Sunday, October 11, 2009

America's National Parks and the Lessons of Advanced Citizenship

The dominant sub-theme of Ken Burns’ documentary series National Parks had to be the role of concerned American citizens who, either individually or collectively, took it upon themselves to take all political, economic, polemical, intellectual, and scientific measures to preserve and protect America’s natural treasures—which over the course of decades and centuries would later become America’s national treasures.

Time and again throughout Burns’ series one saw American citizens: male and female, young and old, rich and poor, eccentric and ordinary, the famous and obscure, outsiders and locals, the politically connected and the socially dispossessed rolling up their sleeves and going to work using extraordinary methods and tactics to maintain those parts of America which define the American experience so that Americans and foreign visitors can understand what makes our country so beautiful.
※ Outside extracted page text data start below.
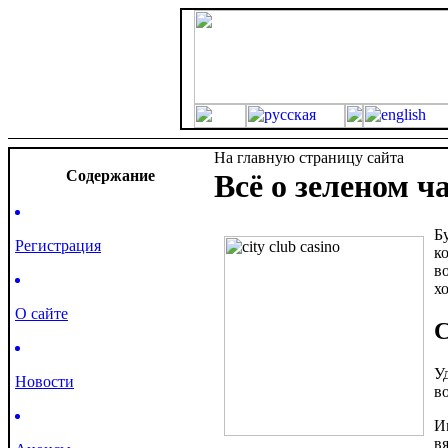
На главную страницу сайта
Cодержание
Всё о зеленом ч
Б
Регистрация
к
в
х
О сайте
С
У
Новости
в
И
в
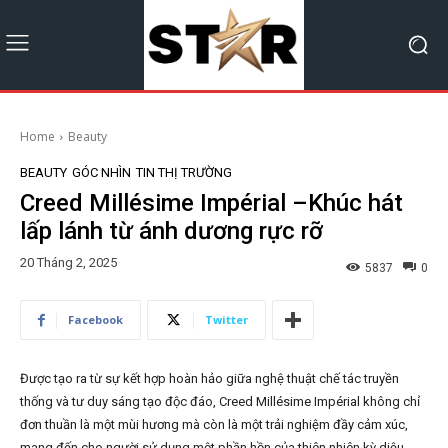
Home
Beauty
BEAUTY
GÓC NHÌN
TIN THỊ TRƯỜNG
Creed Millésime Impérial –Khúc hát
lấp lánh từ ánh dương rực rỡ
20 Tháng 2, 2025
5837
0
Facebook
Twitter
Được tạo ra từ sự kết hợp hoàn hảo giữa nghệ thuật chế tác truyền
thống và tư duy sáng tạo độc đáo, Creed Millésime Impérial không chỉ
đơn thuần là một mùi hương mà còn là một trải nghiệm đầy cảm xúc,
mang đến cho người sử dụng một phần hồn của thiên nhiên kỳ diệu.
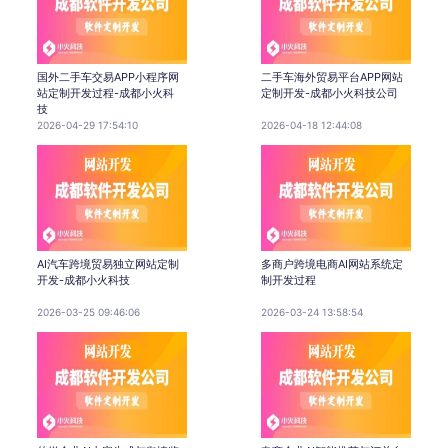
国外二手车交易APP小程序网
二手车海外贸易平台APP网站
站定制开发过程-成都小火科
定制开发-成都小火科技公司
技
2026-04-29 17:54:10
2026-04-18 12:44:08
AI汽车跨境贸易独立网站定制
多商户跨境电商AI网站系统定
开发-成都小火科技
制开发过程
2026-03-25 09:46:06
2026-03-24 13:58:54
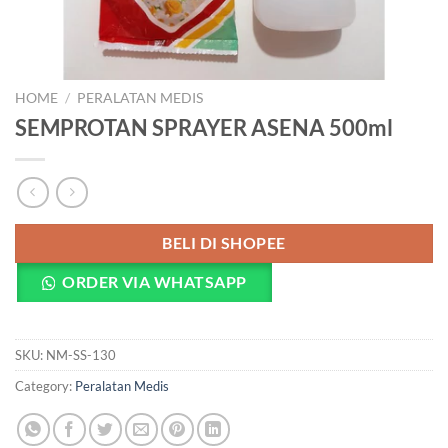
HOME
/
PERALATAN MEDIS
SEMPROTAN SPRAYER ASENA 500ml
BELI DI SHOPEE
ORDER VIA WHATSAPP
SKU:
NM-SS-130
Category:
Peralatan Medis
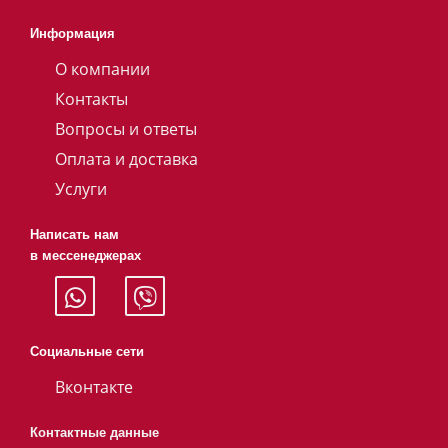
Информация
О компании
Контакты
Вопросы и ответы
Оплата и доставка
Услуги
Написать нам
в мессенеджерах
Социальные сети
Вконтакте
Контактные данные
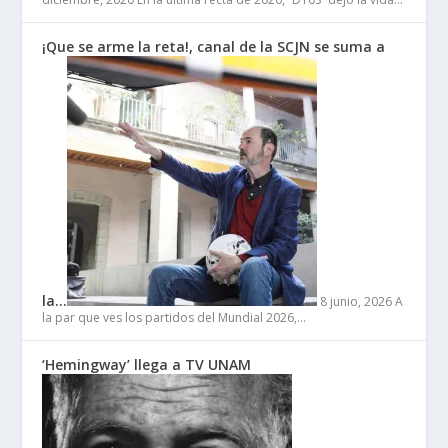
¡Que se arme la reta!, canal de la SCJN se suma a
la…
8 junio, 2026
A
la par que ves los partidos del Mundial 2026,…
‘Hemingway’ llega a TV UNAM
What Ken Burns’ documentary reaffirmed was what actor Michael Douglas called “advanced citizenship” in the movie American President; behind every great movement and action in American history were ordinary citizens using their collective talents, energies, and resources to make their country (and later on the world) a better place for themselves and their fellow citizens. Without that spirit of advanced citizenship there would have been no American Revolution; no Declaration of Independence or Constitution or Bill of Rights; no movement to grant women the right to vote and, later on, their right to an equal place in society; no movement to grant African-Americans (and other minorities) their full civil rights; no military triumphs in two world wars against militarism and fascism; no eventual triumph over communism. Even now it is advanced citizenship that is working today to keep America safe from another 9/11 type of attack.

Advanced citizenship has nothing to do with liberalism or conservatism. It is simply concerned American citizens who, when faced with a major crisis, resolving not to wring their hands and accept the supposed helplessness or powerlessness of their situation; joining forces with others who share their concerns and, most important of all,

DOING SOMETHING ABOUT IT!

That is what makes America beautiful.